In spite of adversities throughout his career, and the trouble during the recent history of his country, Mendes da Rocha has put his name on many works and projects that have contributed to make Brazilian architecture one of the liveliest and original expressions of the architectural culture of the second half of the twentieth century. Among the many works we can mention are the Villa Maria school at José dos Campos (1962), the Brazilian Pavilion at the Osaka Expo in 1970, the Saint Peter Chapel (Capela de São Pedro, 1987) at Campo do Jordão, the Forma showroom (1987), the Brazilian Museum of Sculpture (Museo Brasilero de Escultura, 1988), the Itaquera Public Service Center (Poupatempo Itaquera, 1988), São Paulo’s State Museum (Pinacoteca do Estado, 2003) and the organization of the Patriarch Plaza (Praça do Patriarca, 2002) in São Paulo , as well as the Mendes da Rocha, Mazetti, King and Gerassi houses, built starting in 1960 also in São Paulo, his residential projects, and the many urban planning projects ( such as, the riverfront city of Tiete, 1980,or the Bay of Vitoria, 1993).

Faced with different topics, Mendes da Rocha has simply developed what had already been announced in the Paulistano Athletic Club Gymnasium. Proof can be seen by comparing works mentioned above with the most recent construction (shown in Casabella758) of the Park School for Art and Science (Sabina Escola Parque Do Conhecimento) designed in 2003 and completed in 2007. The building stands in the town of Santo Andre in the state of São Paulo. It contains a science museum, exhibition spaces, and different zones for educational activities. Its objective is to expand and complete the educational opportunities offered by the local school system. The construction is close to the street that surrounds an urban park, which is bordered by poor neighborhoods that may seem excessive to define as residential.

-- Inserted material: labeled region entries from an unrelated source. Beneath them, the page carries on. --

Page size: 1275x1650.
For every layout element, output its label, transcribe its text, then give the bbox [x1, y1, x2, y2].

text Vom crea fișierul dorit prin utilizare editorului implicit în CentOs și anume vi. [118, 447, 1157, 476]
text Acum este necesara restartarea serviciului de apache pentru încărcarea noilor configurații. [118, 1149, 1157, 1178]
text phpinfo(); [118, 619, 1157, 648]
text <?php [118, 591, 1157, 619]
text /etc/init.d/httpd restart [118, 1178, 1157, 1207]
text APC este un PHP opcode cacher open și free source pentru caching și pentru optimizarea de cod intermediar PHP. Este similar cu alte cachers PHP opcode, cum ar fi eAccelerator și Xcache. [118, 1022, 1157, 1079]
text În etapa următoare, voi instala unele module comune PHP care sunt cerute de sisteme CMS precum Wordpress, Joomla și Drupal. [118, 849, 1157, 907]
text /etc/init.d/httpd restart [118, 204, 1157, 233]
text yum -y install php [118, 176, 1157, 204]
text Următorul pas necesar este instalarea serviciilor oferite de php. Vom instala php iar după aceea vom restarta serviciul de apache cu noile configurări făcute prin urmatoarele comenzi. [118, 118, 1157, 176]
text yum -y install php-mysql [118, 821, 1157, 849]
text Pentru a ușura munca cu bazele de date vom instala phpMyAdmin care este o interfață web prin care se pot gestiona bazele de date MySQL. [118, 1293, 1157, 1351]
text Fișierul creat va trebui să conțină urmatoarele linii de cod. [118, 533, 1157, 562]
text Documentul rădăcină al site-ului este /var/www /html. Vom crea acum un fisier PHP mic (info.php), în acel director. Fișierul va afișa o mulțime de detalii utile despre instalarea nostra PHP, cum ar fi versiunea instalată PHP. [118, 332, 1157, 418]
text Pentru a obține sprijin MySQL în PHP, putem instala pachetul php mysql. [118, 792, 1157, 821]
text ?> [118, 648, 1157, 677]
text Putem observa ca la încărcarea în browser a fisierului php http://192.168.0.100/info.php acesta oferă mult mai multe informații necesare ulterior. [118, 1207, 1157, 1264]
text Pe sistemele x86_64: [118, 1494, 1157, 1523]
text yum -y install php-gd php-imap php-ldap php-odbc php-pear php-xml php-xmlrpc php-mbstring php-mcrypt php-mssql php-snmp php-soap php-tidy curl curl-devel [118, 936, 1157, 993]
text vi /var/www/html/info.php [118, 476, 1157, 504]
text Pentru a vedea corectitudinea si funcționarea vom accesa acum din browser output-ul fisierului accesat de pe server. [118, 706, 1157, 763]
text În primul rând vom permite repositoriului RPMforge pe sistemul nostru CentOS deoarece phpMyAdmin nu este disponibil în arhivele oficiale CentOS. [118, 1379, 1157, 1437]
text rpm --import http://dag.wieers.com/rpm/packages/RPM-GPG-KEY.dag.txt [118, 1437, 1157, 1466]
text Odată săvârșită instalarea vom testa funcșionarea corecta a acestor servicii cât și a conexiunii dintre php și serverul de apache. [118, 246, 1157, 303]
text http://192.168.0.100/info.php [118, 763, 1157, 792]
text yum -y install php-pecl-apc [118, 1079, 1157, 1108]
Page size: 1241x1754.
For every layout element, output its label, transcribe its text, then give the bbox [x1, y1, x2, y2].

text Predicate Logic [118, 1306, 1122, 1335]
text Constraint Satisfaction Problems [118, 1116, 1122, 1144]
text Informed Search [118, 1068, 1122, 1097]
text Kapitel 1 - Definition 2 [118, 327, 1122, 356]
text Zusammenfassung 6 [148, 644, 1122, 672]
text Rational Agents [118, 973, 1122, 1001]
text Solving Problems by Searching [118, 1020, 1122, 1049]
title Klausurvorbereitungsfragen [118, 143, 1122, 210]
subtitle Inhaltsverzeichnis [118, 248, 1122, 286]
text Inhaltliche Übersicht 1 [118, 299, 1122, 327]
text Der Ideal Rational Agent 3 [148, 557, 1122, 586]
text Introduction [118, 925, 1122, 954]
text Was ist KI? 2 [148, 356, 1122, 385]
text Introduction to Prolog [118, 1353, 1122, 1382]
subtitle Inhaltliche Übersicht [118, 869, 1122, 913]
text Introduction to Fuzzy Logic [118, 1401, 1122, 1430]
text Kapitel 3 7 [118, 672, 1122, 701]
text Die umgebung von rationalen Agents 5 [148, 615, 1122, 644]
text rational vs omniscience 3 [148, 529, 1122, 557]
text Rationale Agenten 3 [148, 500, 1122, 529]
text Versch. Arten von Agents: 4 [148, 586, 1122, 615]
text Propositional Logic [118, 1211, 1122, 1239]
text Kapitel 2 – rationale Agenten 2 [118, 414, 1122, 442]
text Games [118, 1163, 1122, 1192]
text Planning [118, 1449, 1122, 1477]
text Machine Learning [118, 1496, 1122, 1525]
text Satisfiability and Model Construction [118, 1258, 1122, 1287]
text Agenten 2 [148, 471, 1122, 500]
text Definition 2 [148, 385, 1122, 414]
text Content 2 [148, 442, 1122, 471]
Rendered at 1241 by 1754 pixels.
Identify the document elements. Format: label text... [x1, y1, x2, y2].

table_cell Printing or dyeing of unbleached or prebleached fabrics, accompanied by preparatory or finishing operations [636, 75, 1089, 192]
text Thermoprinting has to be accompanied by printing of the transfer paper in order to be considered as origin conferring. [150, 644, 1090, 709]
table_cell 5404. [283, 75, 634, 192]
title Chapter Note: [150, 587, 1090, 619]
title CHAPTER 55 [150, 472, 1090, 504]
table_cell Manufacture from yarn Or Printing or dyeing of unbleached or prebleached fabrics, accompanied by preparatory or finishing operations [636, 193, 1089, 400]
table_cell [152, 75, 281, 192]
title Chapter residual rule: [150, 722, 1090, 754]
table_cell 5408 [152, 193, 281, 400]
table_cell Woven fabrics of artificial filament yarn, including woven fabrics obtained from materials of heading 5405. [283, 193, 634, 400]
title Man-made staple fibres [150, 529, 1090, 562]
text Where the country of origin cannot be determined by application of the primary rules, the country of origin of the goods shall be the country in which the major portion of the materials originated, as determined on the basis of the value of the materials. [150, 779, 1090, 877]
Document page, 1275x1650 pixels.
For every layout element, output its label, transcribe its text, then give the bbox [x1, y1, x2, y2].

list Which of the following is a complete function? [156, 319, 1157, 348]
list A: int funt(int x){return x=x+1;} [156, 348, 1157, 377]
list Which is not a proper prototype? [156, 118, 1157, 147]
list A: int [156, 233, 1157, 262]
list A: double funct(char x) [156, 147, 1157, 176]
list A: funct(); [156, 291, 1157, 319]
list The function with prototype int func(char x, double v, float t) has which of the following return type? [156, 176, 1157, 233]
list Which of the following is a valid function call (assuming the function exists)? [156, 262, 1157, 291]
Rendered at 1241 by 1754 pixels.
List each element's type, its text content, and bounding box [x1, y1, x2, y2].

From the parking area one enters the museum along a ramp that leads to an underground tunnel along which service spaces are organized. To enter, one must descend through the entrance which is arranged to fit the morphology of the site. The entire building seems to conform to the curves of the terrain, “to make the geography architectonic”, Mendes da Rocha might say. The building appears as a taut, oblong parallelepiped, devoid of commentary. Actually, what one observes at first glance is the continuous elevation of a long beam whose supporting points are not visible. Approaching the entrance, one sees that the beam rests only on three triangular supports, while the two ends are each cantilevered about twenty meters. The thickness of the beam corresponds to that of the interior spaces and the end offers a view of its deformed H section. On the opposite side of the building, the beam is double, so that between the two long lateral elevations there is an internal space, measuring 160 x 30 meters and segmented at different intervals. The water collected by the roof is discharged into the sections of the two beams and then runs into four fountains located at the edges of the construction.